To fix politics, care more about other things. […]
It should be said that people on the left and on the right who try to use politics to find their moral meaning are turning politics into an idol. Idolatry is what happens when people give ultimate allegiance to something that should be serving only an intermediate purpose, whether it is money, technology, alcohol, success or politics.
[…] we…need to put politics in its place. The excessive dependence on politics has to be displaced by the expulsive power of more important dependencies, whether family, friendship, neighborhood, community, faith or basic life creed.
[…] our politics probably can’t be fixed by political means.
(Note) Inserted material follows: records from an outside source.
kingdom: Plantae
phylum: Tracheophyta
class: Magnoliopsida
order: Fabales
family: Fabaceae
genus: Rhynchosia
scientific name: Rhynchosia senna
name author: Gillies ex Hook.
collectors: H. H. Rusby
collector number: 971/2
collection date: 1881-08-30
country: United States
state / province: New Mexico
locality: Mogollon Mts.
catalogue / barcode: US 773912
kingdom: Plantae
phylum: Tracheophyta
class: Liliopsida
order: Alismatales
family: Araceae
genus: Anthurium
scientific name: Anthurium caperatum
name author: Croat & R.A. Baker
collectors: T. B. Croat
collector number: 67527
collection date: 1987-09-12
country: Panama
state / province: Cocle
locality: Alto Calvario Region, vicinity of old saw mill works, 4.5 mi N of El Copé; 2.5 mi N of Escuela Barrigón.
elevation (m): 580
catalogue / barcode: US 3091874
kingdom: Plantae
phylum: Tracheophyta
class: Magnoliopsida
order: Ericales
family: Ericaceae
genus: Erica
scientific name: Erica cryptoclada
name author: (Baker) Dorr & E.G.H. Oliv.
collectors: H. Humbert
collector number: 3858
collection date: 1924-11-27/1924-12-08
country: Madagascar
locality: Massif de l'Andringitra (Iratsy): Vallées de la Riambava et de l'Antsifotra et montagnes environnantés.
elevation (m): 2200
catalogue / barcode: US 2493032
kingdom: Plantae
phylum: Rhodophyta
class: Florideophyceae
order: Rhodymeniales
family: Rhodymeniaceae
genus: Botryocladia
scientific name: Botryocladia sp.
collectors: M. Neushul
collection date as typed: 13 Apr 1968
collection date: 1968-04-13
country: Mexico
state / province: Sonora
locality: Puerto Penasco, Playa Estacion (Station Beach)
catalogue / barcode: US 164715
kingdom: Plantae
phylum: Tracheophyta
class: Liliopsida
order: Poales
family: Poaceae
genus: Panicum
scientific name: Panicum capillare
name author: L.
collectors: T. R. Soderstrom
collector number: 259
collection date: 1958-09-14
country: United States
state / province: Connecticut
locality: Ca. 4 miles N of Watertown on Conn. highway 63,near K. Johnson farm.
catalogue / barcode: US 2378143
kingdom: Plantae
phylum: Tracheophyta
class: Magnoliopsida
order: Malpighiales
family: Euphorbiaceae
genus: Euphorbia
It needs repair of the deeper communal bonds that politics rest on, and which political conflict cannot heal.
from “When Politics Becomes Your Idol,” New York Times, (Oct 30, 2017)
I’d add, don’t care more about other things only for the sake of fixing politics, but also to fix yourself.
Although I very much appreciate what you yourself said of this, I am once again disheartened to see how little ideology Brooks sees in his own self-described “moderation.” One need not be familiar with Marxism to — at the very least — seriously entertain and concede a point to the notion that the height of ideology is the declaration that one is non-ideological.
Politics itself is a murky term, generally too often narrowed down to partisan/parliamentary politics, rather than one’s engagement with, say, civil society, the environment, even the way in which ones reads (or fails to read) texts (in the broadest sense, e.g., theatre, literature, TV). I would argue that it is largely the “centrist” (i.e., market friendly) politics of those on the NYT writing staff that account for a large drop in the virtues of character and, correlatively, in the groups that help build those virtues. Union membership, for example, has dropped to terribly low depths. Jobs, too, rarely often paid union leave (for workers to train their skills, hone ambitions centred around usefulness to colleagues).
Again, one need not subscribe to Marxism to argue that much of the ills Brooks speaks of are abetted by capitalism (Benjamin Barber’s “Consumed” is an easy example to list), if not are necessary products of such a system, seeing as it is centred on the competition-driven need to accumulate greater (and potentially always shrinking) profits.
Religion, family, friendship, community — all these dependencies are necessarily contextualised in a greater web of interconnected relationships. To treat politics as something external to these dependencies is not simply disingenuous, I would say it is itself a political and so contradictory.